◆ Auszuführende Aufgabe:
Führe den Forenthread über künftige Preise von Intel-CPUs im Anschluss an seinen letzten Beitrag weiter.

***** Vorliegender Auszug

# Wird Intel die CPU Preise noch senken?



## partitionist (7. August 2007)

Hallo, ich möchte demnächst ein PC zusammenbauen, hierbei habe ich den Core 2 Duo E6600 oder E6700 ausgesucht, meint Ihr die Preise werden sich noch ändern?


----------



## Raubkopierer (7. August 2007)

Kauf lieber einen E6650 oder E6750 da die deutlich billiger sind.
Klar werden die Preise noch sinken aber nur weil die CPUs immer älter werden.
Natürlicher Preisverfall.


----------



## partitionist (7. August 2007)

> Kauf lieber einen E6650 oder E6750 da die deutlich billiger sind.



Würd ich ja gern, doch diese Modelle passen nicht in den Barebone: http://www.alternate.de/html/product/details.html?articleId=203329

Ich dachte CPU´s laufen auch mit einem kleinerem FSB ?!


----------



## fips90 (7. August 2007)

Der E6650 und E6750 sind eine "Weiterentwicklung" von dem E6600 und E6700. Alle Modelle mit Exx50 laufen mit einem FSB von 1333.
Wenn du diese langsamer laufen lassen willst, brauchst du dennoch ein Mainboard das einen FSB von 1333 unterstützt.


----------



## partitionist (7. August 2007)

Schade  Wollte unbedingt diesen Barebone da dieser ein kleines Gehäuse hat da man es auch vertikal stellen kann. Solch ich das Mainboard ausbauen und ein neues kaufen oder wlche Möglichkeiten gibt es noch ?


----------



## fips90 (7. August 2007)

Also bevor du dir ein neues Mainboard kaufst das FSB 1333 kann, lohnt es doch mehr die "normalen" E6x00 zu kaufen. Ich kann dir den E6600 nur empfehlen und wenn du noch 60-70 € mehr ausgeben willst wäre auch ein Q6600 drin.

**********
***** Bereitgestellte Daten

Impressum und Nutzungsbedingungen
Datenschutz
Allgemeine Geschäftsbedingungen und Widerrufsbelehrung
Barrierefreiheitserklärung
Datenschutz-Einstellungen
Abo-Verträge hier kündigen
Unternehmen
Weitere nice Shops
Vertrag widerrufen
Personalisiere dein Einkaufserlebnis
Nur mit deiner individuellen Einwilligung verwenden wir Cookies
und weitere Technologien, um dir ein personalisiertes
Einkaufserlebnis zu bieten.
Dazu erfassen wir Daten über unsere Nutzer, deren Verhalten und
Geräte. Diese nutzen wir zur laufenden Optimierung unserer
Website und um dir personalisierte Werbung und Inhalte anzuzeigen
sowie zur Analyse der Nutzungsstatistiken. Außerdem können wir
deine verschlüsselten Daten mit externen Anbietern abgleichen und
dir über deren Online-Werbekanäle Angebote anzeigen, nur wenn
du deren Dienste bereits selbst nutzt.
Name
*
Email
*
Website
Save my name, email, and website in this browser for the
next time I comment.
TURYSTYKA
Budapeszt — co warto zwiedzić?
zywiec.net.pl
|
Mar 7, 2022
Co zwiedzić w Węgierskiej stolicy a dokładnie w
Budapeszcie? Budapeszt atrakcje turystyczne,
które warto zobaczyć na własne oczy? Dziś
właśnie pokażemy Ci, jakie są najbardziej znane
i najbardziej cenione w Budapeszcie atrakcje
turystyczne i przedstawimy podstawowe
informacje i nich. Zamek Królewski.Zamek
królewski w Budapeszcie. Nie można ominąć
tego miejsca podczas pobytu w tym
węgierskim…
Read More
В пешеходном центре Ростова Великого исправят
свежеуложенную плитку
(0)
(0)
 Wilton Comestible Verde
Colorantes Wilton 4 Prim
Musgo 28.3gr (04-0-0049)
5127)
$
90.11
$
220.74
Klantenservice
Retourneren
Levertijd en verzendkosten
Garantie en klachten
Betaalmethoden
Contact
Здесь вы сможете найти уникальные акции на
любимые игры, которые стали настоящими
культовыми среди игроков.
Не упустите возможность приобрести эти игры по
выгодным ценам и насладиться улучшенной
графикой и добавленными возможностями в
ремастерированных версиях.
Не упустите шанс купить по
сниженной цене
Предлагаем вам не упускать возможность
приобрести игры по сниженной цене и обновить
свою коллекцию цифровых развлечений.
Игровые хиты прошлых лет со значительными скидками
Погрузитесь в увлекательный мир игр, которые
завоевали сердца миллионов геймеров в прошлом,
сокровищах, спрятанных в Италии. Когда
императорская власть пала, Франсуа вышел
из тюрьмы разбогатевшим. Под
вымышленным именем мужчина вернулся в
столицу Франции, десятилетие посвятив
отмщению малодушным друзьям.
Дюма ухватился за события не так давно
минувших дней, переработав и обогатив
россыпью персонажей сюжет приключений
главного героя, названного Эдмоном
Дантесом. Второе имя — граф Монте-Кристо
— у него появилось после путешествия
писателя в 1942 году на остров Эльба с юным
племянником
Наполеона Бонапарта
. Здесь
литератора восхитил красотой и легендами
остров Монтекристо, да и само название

**********

◆ Die Antwort:
----------



## Raubkopierer (8. August 2007)

Wobei dort der Sinn eines Quadcores hinterfragt werden muss. Nutzt du in deinem System Software, die 4 Kerne unterstützt? Unterstützt überhaupt dein Betriebssystem 4 Kerne?
Und wieso braucht man um eine CPU mit weniger Takt zu betreiben 333MHz FSB? Die CPU wird doch sowieso über den FSB runtergetaktet?


----------



## chmee (8. August 2007)

Die Preise werden immer sinken 

Die Frage ist aber, wie lange Du warten möchtest, um dann zu bemerken, dass die Billigheimer inzwischen auch nicht mehr dem Standard entsprechen 

Ich denke, dass 120-200Eur für eine CPU gut angelegt sind. Mehr würde ich nicht ausgeben, da der Preis nicht dem Leistungssprung entspricht.

Wenn ich momentan das Geld hätte, ich würde nen Quadcore kaufen. Aber wie schon Raubkopierer sagte, nur wenige Software kann das nutzen. Nebenbei XP-Pro unterstützt 2 CPU-Slots, also im coolsten Fall auch 2 Quadcores  Was es nur bei den Xeons gibt.

mfg chmee


----------



## partitionist (8. August 2007)

> Und wieso braucht man um eine CPU mit weniger Takt zu betreiben 333MHz FSB? Die CPU wird doch sowieso über den FSB runtergetaktet?



Also wenn ich den Barebone Builder bei Alternate starte und dann die Prozessoren auswählen kann wird der E6650 oder E6750 nicht aufgelistet da er wahrscheinlich nicht unterstützt wird, sonst hätt ich ihn ja sofort  gekauft.


----------



## Raubkopierer (8. August 2007)

Wahrscheinlich weil sie nicht mit den vollen Spezifikationen laufen können... eben mit einem geringeren FSB woraus sich ein geringerer Takt ergibt.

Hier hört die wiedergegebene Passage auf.